Activision Blizzard: Microsoft promises that future Call of Duty will not be Xbox exclusives

Microsoft is about to buy Activision Blizzard for nearly $70 billion. To reassure the competition authorities, the Redmond firm unveils a series of commitments for its future games and its online store. She says that the new acquisitions will not be exclusive to Xbox consoles.

Microsoft struck a blow in January by announcing the acquisition of Activision Blizzard for almost 70 billion dollars. A monstrous operation that will change the face of the video game industry. It will obviously be scrutinized very closely. by various anti-competitive authorities around the world.

To reassure these various authorities, Brad Smith of Microsoft published a blog post in which it reveals its commitments for the future. Many points are mentioned, but the most important revolve around the management of the online store of the Redmond firm.

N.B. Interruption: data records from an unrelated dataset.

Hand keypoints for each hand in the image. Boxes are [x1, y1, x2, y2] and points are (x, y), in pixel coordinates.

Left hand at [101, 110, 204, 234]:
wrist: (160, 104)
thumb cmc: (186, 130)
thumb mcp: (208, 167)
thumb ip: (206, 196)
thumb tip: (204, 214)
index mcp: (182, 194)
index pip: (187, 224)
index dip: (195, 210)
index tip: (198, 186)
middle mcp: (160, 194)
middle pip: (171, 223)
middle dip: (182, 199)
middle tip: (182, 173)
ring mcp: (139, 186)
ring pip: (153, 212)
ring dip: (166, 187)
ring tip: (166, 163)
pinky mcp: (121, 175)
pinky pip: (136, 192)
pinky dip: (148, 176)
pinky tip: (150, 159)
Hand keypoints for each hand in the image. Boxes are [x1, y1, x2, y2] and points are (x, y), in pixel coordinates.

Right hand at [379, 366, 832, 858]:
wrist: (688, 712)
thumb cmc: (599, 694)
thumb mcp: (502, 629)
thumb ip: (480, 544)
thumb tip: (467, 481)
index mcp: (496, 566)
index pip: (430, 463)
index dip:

Microsoft agrees not to engage in unfair competition

Once Activision Blizzard is owned by Microsoft, the American company will be a behemoth that will leave little room for competition, which can be worrying. It is therefore committed to continuing to release its games, in particular Call of Duty, on consoles other than Xbox :

“To be clear, we will continue to release Call of Duty and other Activision Blizzard games on PlayStation for the duration of the agreement between Sony and Activision. We are also committed to Sony to release them beyond the date specified in the existing agreement so that fans can continue to enjoy their favorite game. »

Read also – Warcraft is coming to Android and iOS, can Blizzard upgrade the license?

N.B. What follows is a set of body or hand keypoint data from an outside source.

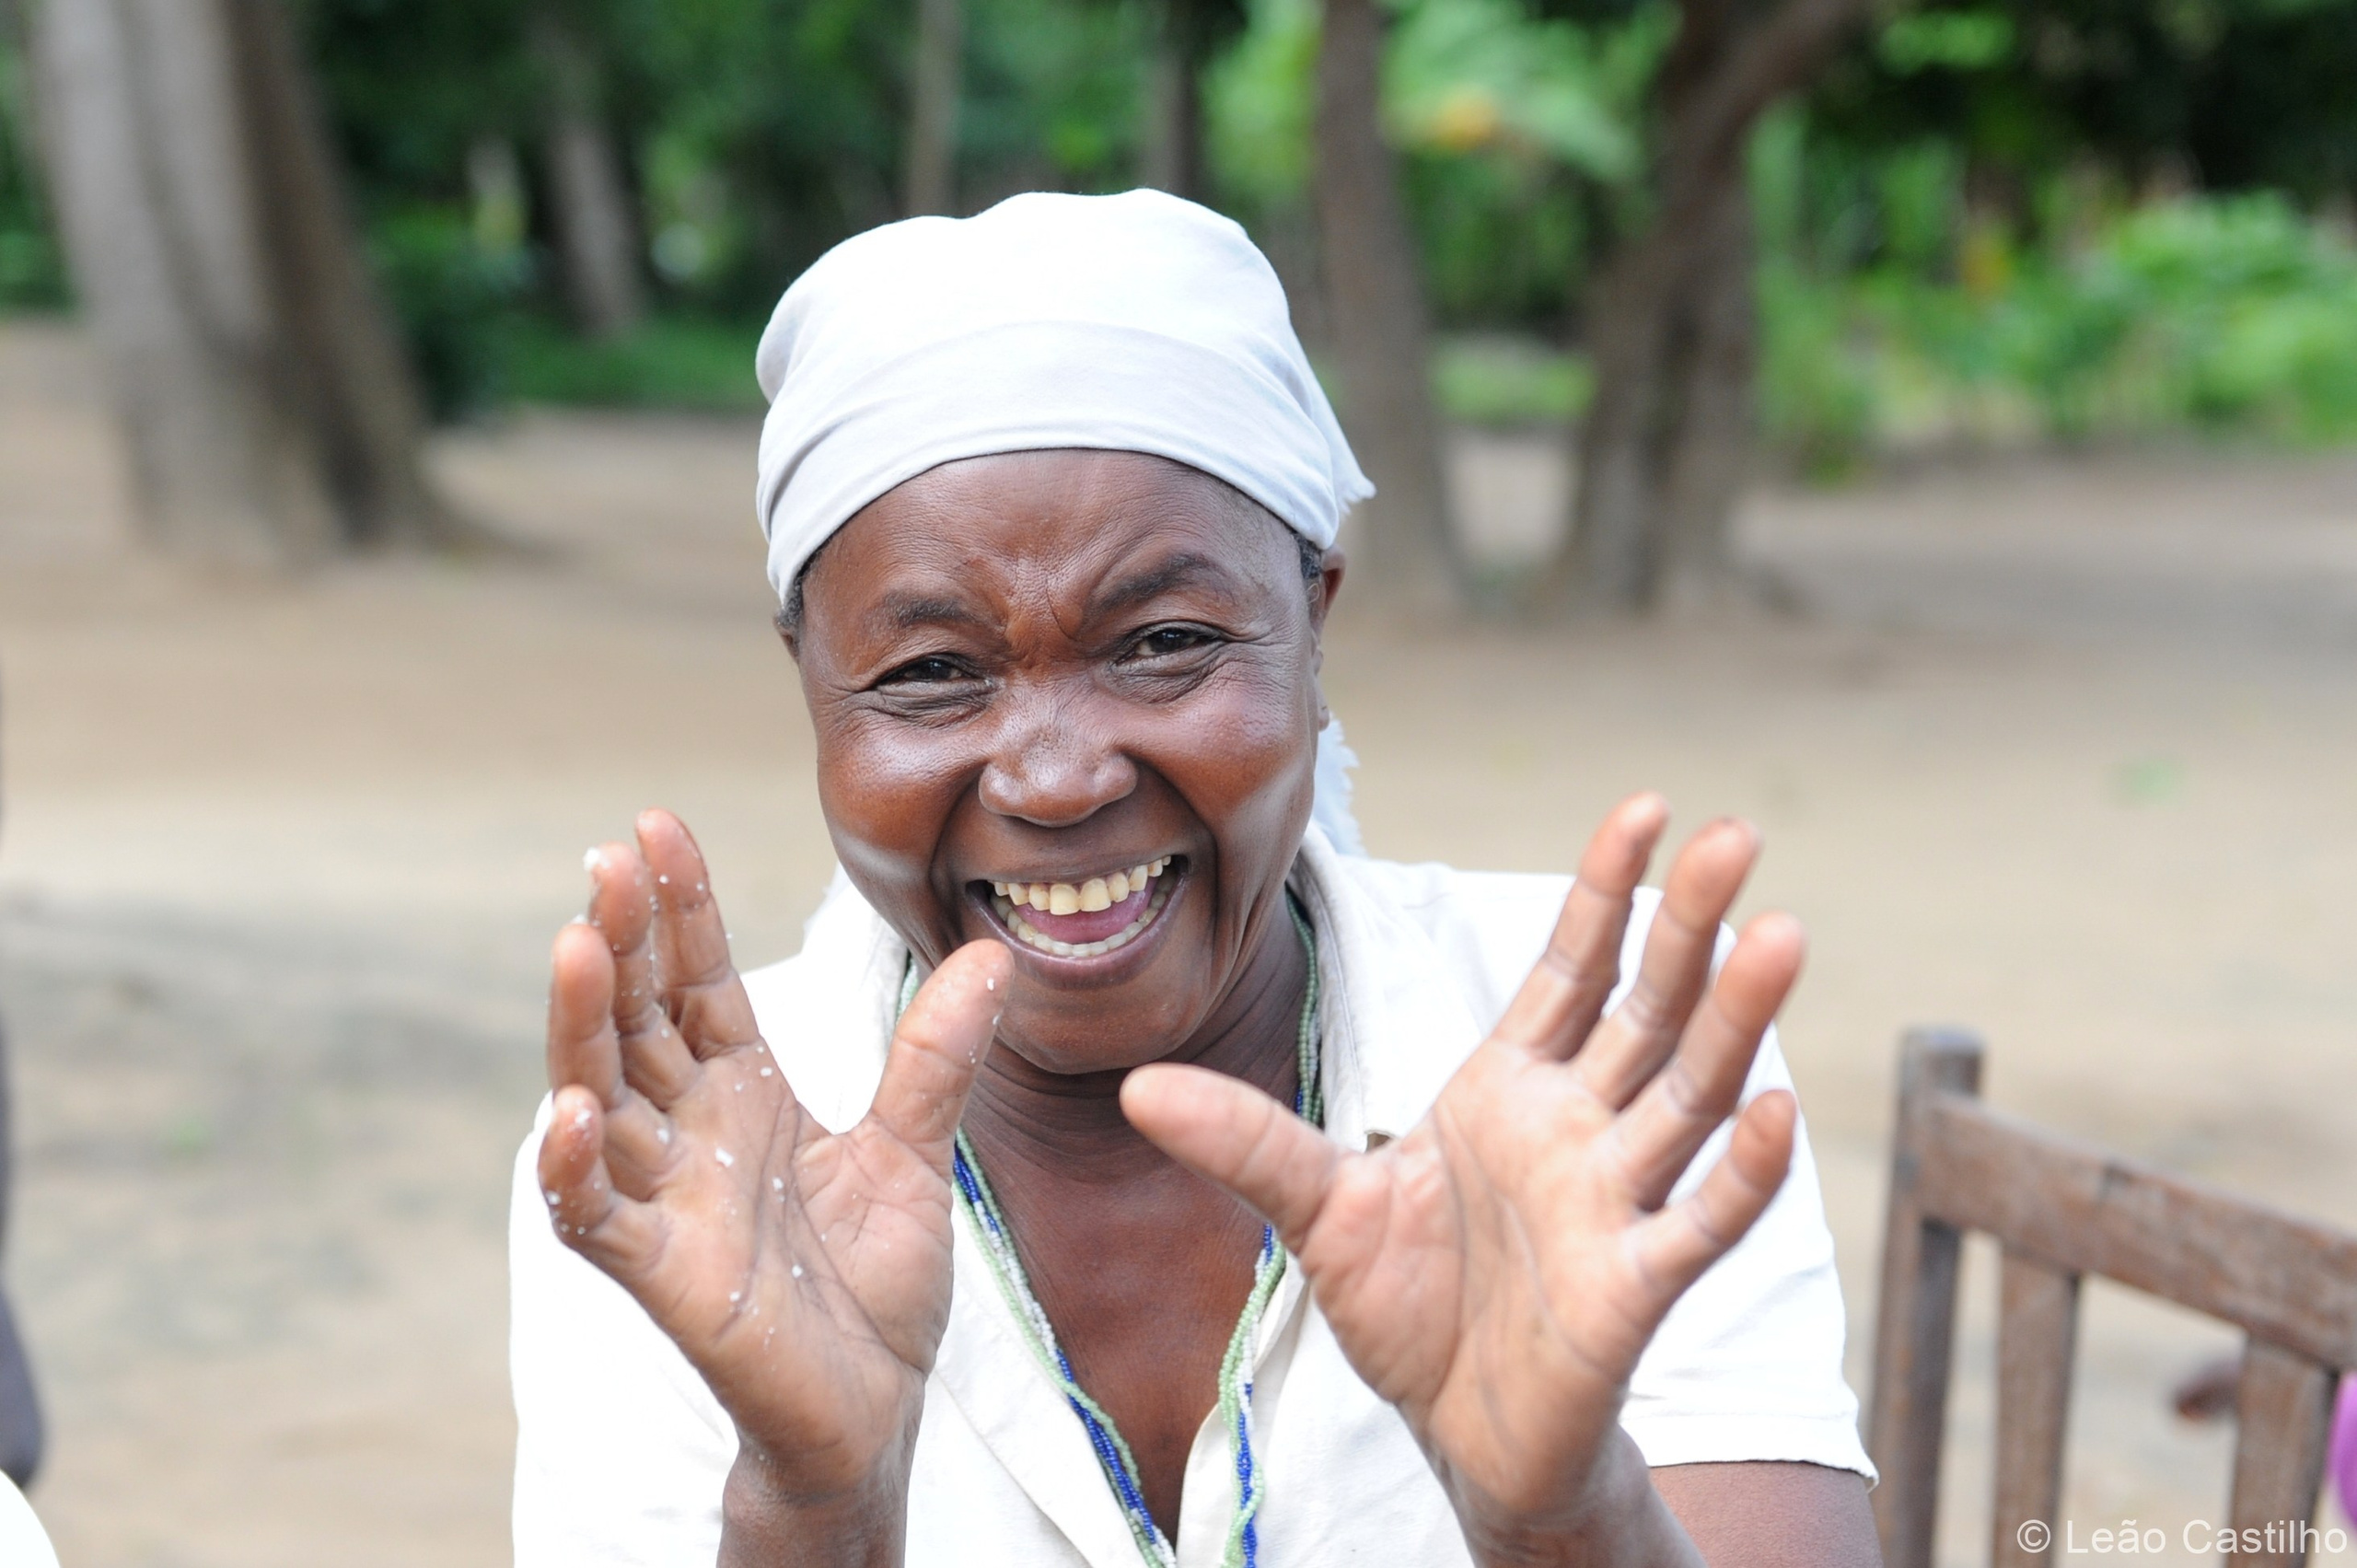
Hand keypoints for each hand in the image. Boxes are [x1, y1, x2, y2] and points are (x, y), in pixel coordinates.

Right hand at [538, 810, 1009, 1530]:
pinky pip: (600, 1217)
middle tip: (613, 856)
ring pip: (602, 1097)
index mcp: (743, 1091)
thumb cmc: (873, 1285)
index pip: (697, 980)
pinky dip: (579, 1168)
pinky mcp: (661, 1274)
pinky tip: (573, 1113)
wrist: (873, 1407)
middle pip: (639, 1018)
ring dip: (583, 1025)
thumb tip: (994, 956)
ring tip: (576, 942)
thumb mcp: (915, 1154)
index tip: (657, 825)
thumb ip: (936, 1058)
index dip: (679, 908)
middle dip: (624, 937)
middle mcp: (690, 1132)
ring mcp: (666, 1200)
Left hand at [1122, 797, 1800, 1563]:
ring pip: (1685, 1095)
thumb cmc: (1408, 1306)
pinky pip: (1696, 1222)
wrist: (1453, 1430)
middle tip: (1738, 835)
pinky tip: (1774, 1109)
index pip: (1570, 970)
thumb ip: (1246, 1143)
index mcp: (1511, 1089)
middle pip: (1646, 1009)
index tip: (1649, 807)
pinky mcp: (1631, 1288)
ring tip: (1780, 933)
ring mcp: (1612, 1203)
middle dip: (1691, 925)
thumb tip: (1134, 1086)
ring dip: (1734, 1019)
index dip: (1606, 891)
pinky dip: (1738, 1171)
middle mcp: (1577, 1130)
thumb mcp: (1317, 1211)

More than that, Microsoft is also committed compared to its online store. Brad Smith thus reveals many rules that the Redmond firm will apply in the future. Here are the most important:

  • The ability for all developers to access the Xbox app store as long as they follow the rules.
  • Microsoft is committed to continuing to respect users’ personal data and not to use it to compete with applications from other developers.
  • Third-party apps will be treated equally to Microsoft apps
  • Microsoft will not force developers to use its payment system for in-app purchases (like Apple does, for example)
  • Developers will be able to continue to communicate directly with their customers without necessarily going through Microsoft.

Short, Microsoft makes strong commitments to defuse upstream all the sensitive points that competition regulators could reproach him for. As a reminder, the acquisition of Activision Blizzard was certainly announced last month, but it will not be effective before 2023, if the regulatory commissions do not see any drawbacks, of course.